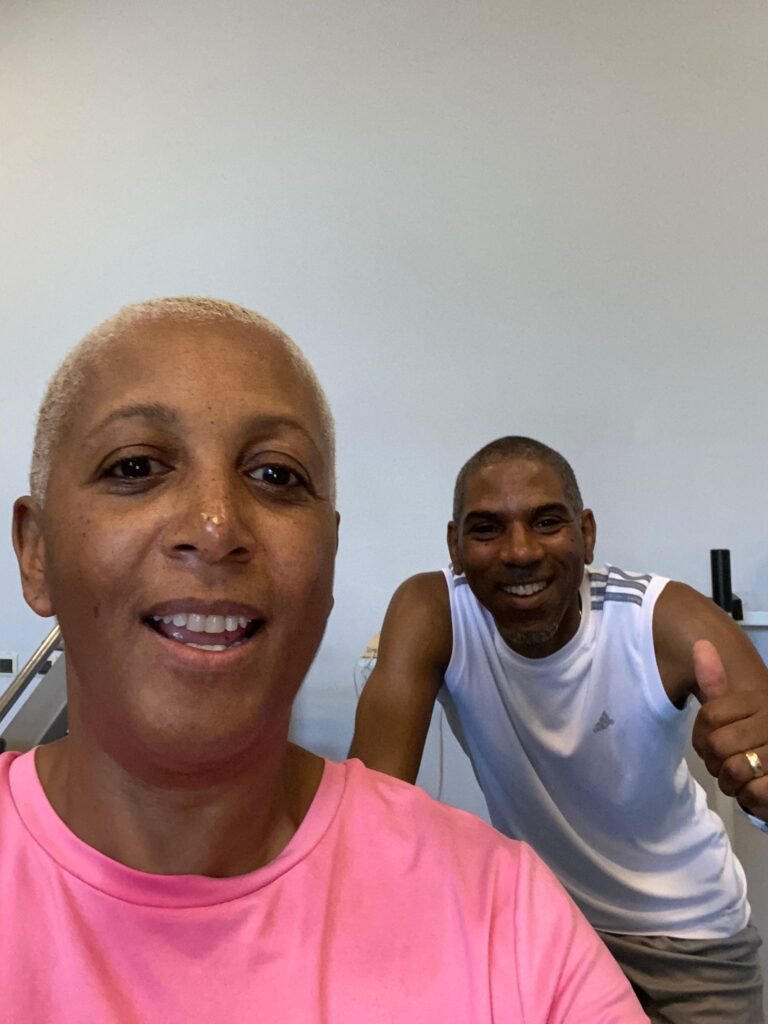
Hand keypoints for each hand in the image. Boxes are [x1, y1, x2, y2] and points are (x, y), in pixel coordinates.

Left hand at [691, 639, 767, 821]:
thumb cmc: (762, 743)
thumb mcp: (740, 712)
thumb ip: (717, 686)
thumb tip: (699, 644)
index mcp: (759, 700)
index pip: (709, 715)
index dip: (701, 739)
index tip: (711, 749)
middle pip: (718, 745)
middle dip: (716, 766)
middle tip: (728, 769)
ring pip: (733, 770)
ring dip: (732, 785)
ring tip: (744, 781)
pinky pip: (753, 793)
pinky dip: (751, 800)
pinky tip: (759, 792)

- Problem details
Over the whole of the material above, count the lines that contain the word "index"; give only the number.

- Exercise solution
4